Integrins are noncovalently bonded heterodimeric membrane proteins that play a crucial role in mediating cell-cell interactions, bidirectional signaling across the membrane, cell adhesion and extracellular matrix (ECM) assembly. Integrins bind to a plethora of extracellular ligands that are mainly constituents of ECM and cell adhesion. It has been recently suggested that an oxysterol plays an important role in intensifying pro-inflammatory response following viral (human respiratory syncytial and influenza A) infections, possibly through interaction with cell surface integrins. Activation of Pattern Recognition Receptors (PRRs) is critical for triggering innate immunity and inflammation during infection. The studied oxysterol released from PPR-activated cells is postulated to act as an extracellular soluble mediator to activate oxysterol — integrins (αVβ3 and α5β1) — FAK (focal adhesion kinase) —NFkB pathway for optimal pro-inflammatory response. Our in silico study investigated the molecular recognition of integrins αVβ3 and α5β1  by the oxysterol – by using molecular docking and molecular dynamics simulation techniques. The results revealed that the oxysterol binds to the ectodomain at a site (site II) which is different from the classical ‘RGD’ binding site, makes strong polar and hydrophobic interactions , and triggers significant conformational changes at the “specificity determining loop” of βI domain,  possibly altering ligand binding processes and/or direct integrin activation. Further studies using surface plasmon resonance and radioligand binding assay confirmed  site II as binding site of 25HC. This seemingly druggable binding site opens up new opportunities for small molecule discovery to treat inflammation.

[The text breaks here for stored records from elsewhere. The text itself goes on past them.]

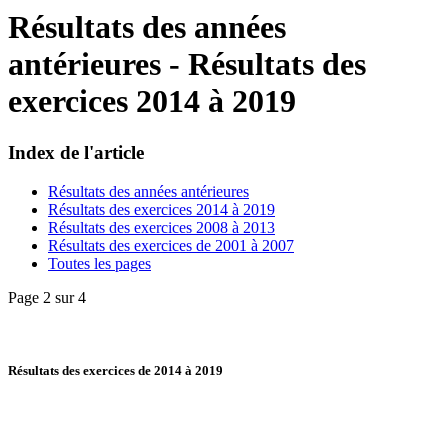
Résultats des années
antérieures - Résultats des
exercices 2014 à 2019
Index de l'article
Résultats des années antérieures
Résultats des exercices 2014 à 2019
Résultats des exercices 2008 à 2013
Résultats des exercices de 2001 à 2007
Toutes les pages
Page 2 sur 4
Résultats des exercices de 2014 à 2019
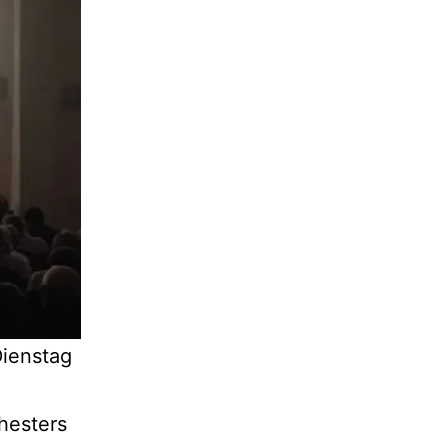
ienstag
hesters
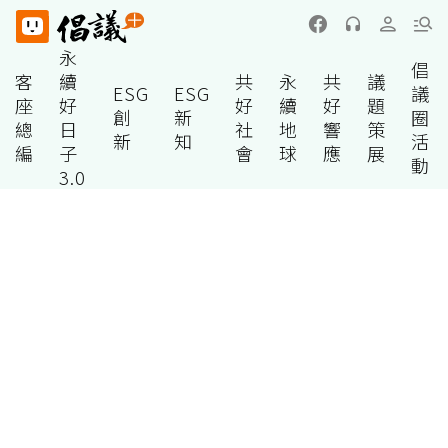
永
倡
客
續
共
永
共
議
ESG
ESG
議
座
好
好
續
好
題
創
新
圈
總
日
社
地
響
策
新
知
活
編
子
會
球
應
展
動
3.0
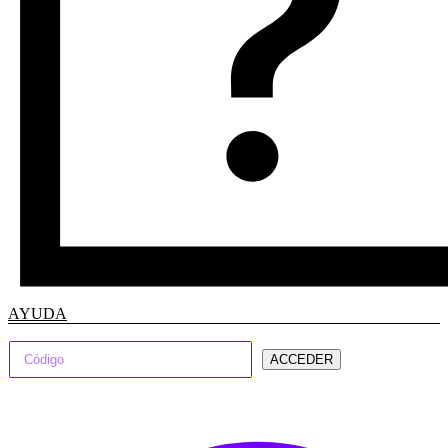
AYUDA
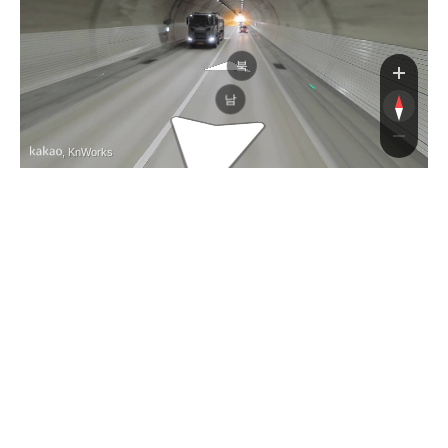
북
남
, KnWorks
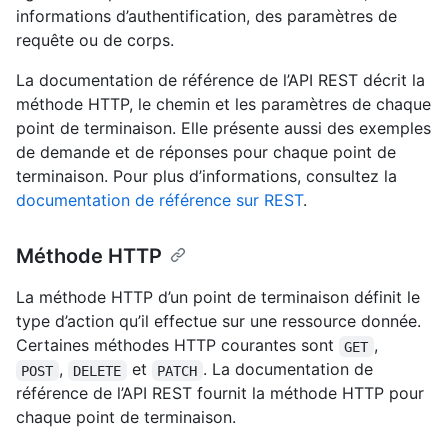
informations d’authentification, des paramètres de
requête ou de corps.
La documentation de référence de l’API REST décrit la
méthode HTTP, le chemin et les paramètres de chaque
point de terminaison. Elle présente aussi des exemples
de demande et de réponses pour chaque point de
terminaison. Pour plus d’informations, consultez la
documentation de référence sur REST
.
Méthode HTTP
La méthode HTTP d’un point de terminaison définit le
type d’action qu’il effectue sur une ressource donnée.
Certaines méthodes HTTP courantes sont
,
GET
,
et
. La documentation de
POST
DELETE
PATCH
référence de l’API REST fournit la méthode HTTP pour
chaque point de terminaison.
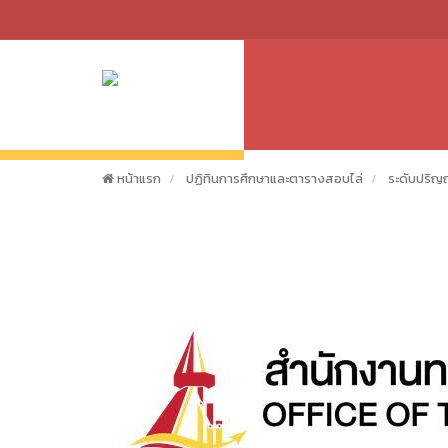
หน้าแรก
ปฏิทินการศึกษาและตารางสอบไล่
ระดับปริญ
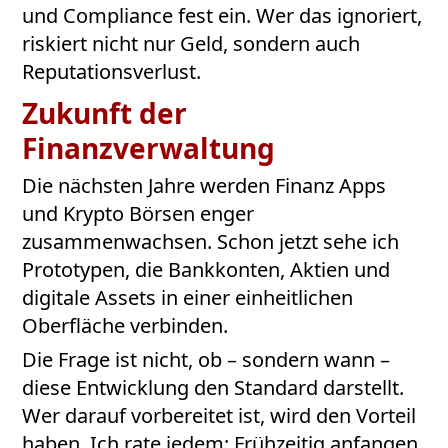
und Compliance fest ein. Wer das ignoriert,
riskiert nicht nur Geld, sondern auch
Reputationsverlust.
Zukunft der
Finanzverwaltung
Die nächsten Jahre werden Finanz Apps
und Krypto Börsen enger
zusammenwachsen. Schon jetzt sehe ich
Prototypen, die Bankkonten, Aktien und
digitale Assets in einer einheitlichen
Oberfläche verbinden.
Die Frage ist nicht, ob – sondern wann –
diese Entwicklung den Standard darstellt.
Wer darauf vorbereitet ist, wird den Vorteil
haben. Ich rate jedem: Frühzeitig anfangen,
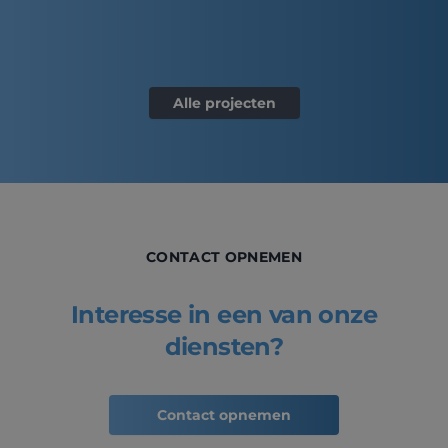
Alle projecten
CONTACT OPNEMEN
Interesse in een van onze
diensten?
Contact opnemen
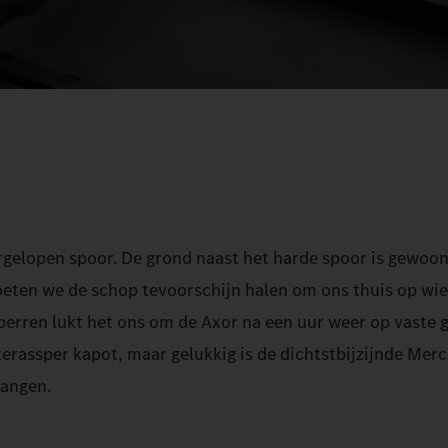
ergelopen spoor. De grond naast het harde spoor is gewoo
moeten we de schop tevoorschijn halen om ons thuis op wiel
erren lukt het ons om de Axor na een uur weer op vaste 
erassper kapot, maar gelukkig is de dichtstbijzijnde Mer
vangen.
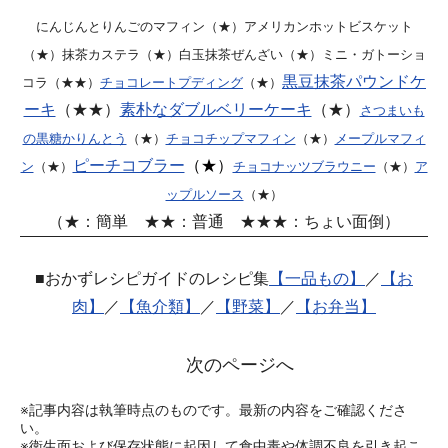
にんじんとりんごのマフィン（★）
アメリカンホットビスケット
（★）
抹茶カステラ（★）
白玉抹茶ぜんざい（★）
ミニ・ガトーショ
黒豆抹茶パウンドケ
コラ（★★）
チョコレートプディング
（★）
ーキ
（★★）
素朴なダブルベリーケーキ
（★）
さつまいも
の黒糖かりんとう
（★）
チョコチップマフィン
（★）
メープルマフィ
ピーチコブラー
（★）
ン
（★）
チョコナッツブラウニー
（★）
ア
ップルソース
（★）
（★：簡単 ★★：普通 ★★★：ちょい面倒）
■おかずレシピガイドのレシピ集
【一品もの】
／
【お
肉】
／
【魚介類】
／
【野菜】
／
【お弁当】
次のページへ
※記事内容は執筆時点のものです。最新の内容をご確認くださ
い。
※衛生面および保存状態に起因して食中毒や体調不良を引き起こ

3. Ligand- and Structure-Based Drug Design

Succinic semialdehyde dehydrogenase deficiency (SSADHD)


Our lab utilizes state-of-the-art computational techniques to design and develop small molecule therapeutics for orphan diseases. In collaboration with Dr. Gibson, we have embarked on identifying high affinity ligands for gamma-hydroxy butyric acid (GHB) receptors.

Succinic semialdehyde dehydrogenase deficiency (SSADHD), though an ultra-rare disease (diagnosed in ~200 patients worldwide), is the most prevalent inherited disorder of GABA metabolism. The disease presents with non-specific mild to moderate developmental delay, severe expressive language impairment , epilepsy, and neuropsychiatric problems. Functional deficiency of SSADH prevents the conversion of succinic semialdehyde to succinic acid, resulting in excessive accumulation of neurotransmitters g-aminobutyric acid (GABA) and the GABA analogue g-hydroxybutyrate (GHB), and use-dependent down-regulation of GABA and GHB receptors. Blocking GHB receptors with specific antagonists has been shown to rescue SSADH-deficient mice from premature lethality and may provide therapeutic benefits to patients with SSADHD. In the absence of biophysical and structural information of the GHB receptor, a ligand-based pharmacophore-modeling and virtual screening strategy is being implemented to find high-affinity small molecules with potential GHB receptor antagonist activity.